Den Einstieg in die Umfrage machte die Frage nach der Wichtigkeit von Klimaschutz und Umweltschutz im Unternehmen. Hierauf antworteten 37 Prozent der Entsorger mit sehr wichtig, weitere 44 Prozent mit wichtig. Lediglich in 19 Prozent der teilnehmenden Unternehmen sind Klimaschutz und Umweltschutz demnach nicht so wichtig oder unwichtig.

Eine weitere Frage widmete sich der Art der genutzten Fahrzeuge im Unternehmen. Hierbei sind Pkw in 95 Prozent der Unternehmen im Einsatz, leichte und schwere Nutzfahrzeuge werden jeweils in 72 Prozent der Entsorgungsbetriebe eingesetzt und Fahrräder oder E-Bikes kommen in 59 Prozent der Betriebe zum Einsatz.

Bei der Frage nach der Bereitschaft zur Umstellung auf alternative Antriebe bei genutzten Fahrzeugen in den nächsten fünf Jahren zeigt sich eine deutliche Bereitschaft unter den Teilnehmern. Circa ein Viertel der Teilnehmenden plant demnach die Umrüstung auf vollelektrifizierte Fahrzeuge, die Hälfte der Teilnehmer zumindest eine teilweise Umstellung. Ähnlich deutlich fällt das Ergebnis im Hinblick auf Hybridfahrzeuge aus. Hier sagen acht Prozent Ja zu einer Umstellung und 57 Prozent planen eine teilweise Umstellung. Deutlich zögerlicher ist die Reaktion auf Gas und Wasserstoff als Antriebsart. In beiden Fällen lehnten rund zwei Drittel der Befragten eine Umstellung in den nächsten fünf Jahren ab.

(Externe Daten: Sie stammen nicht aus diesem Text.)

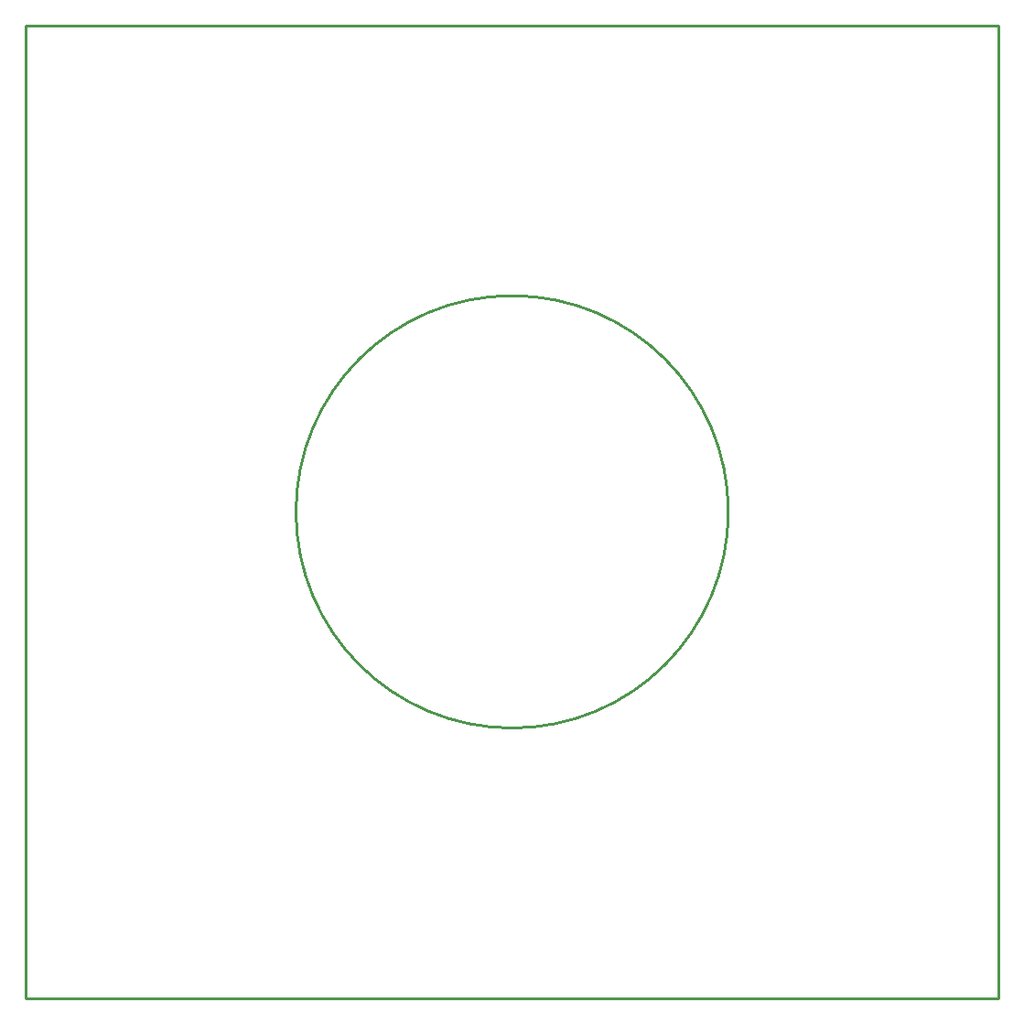
<source format=gko>
G04*
G04 #@! TF.GenerationSoftware,Altium Limited,Altium Designer,24.0.1 (36)*
G04*
G04 Layer_Color=16711935*
%FSLAX44Y44*%
%MOMM*%
G71*
G04*
G04 #@! TF.SameCoordinates,C0ED5DD7-DA47-4A81-9C3B-FA78DA4D2569*
G04*
G04*
G04 #@! TF.FilePolarity,Positive*
G04*
G01*
G75*
%ADD19C,0.2540*%
D19*
X650000Y450000D02*
G03*
X650000Y450000I-200000J0D01*
G01*
X0Y0D02*
X900000D01*
Y900000D01*
X0D02*
X900000D01*
X0Y0D02*
Y900000D01*
M02*

</source>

Auf die Frage nach einem veränderten Verhalten bei Dienstreisen antworteten 41 Prozent der Teilnehmer, dass sie bei innerdeutschen Reisen die Bahn als Verkehrsmittel nutzen und 46 Prozent, dass sie häufiger mit der Bahn fahren. Ein klares Nein zeigte sich durch jeweils etwa zwei Drittel der Antworten im Hinblick auf einen Anstieg von Videokonferenzen als Alternative zur Dienstreise und eine generelle Reduzierung der Dienstreisen.

Gefragt nach einer stärkeren Förderung von Gasantrieb und Wasserstoffantrieb stimmten 51 Prozent vollständig zu und weitere 37 Prozent eher zu. Rund 40 Prozent sind sich zudem einig, dass E-Mobilität wichtig für den Klimaschutz ist.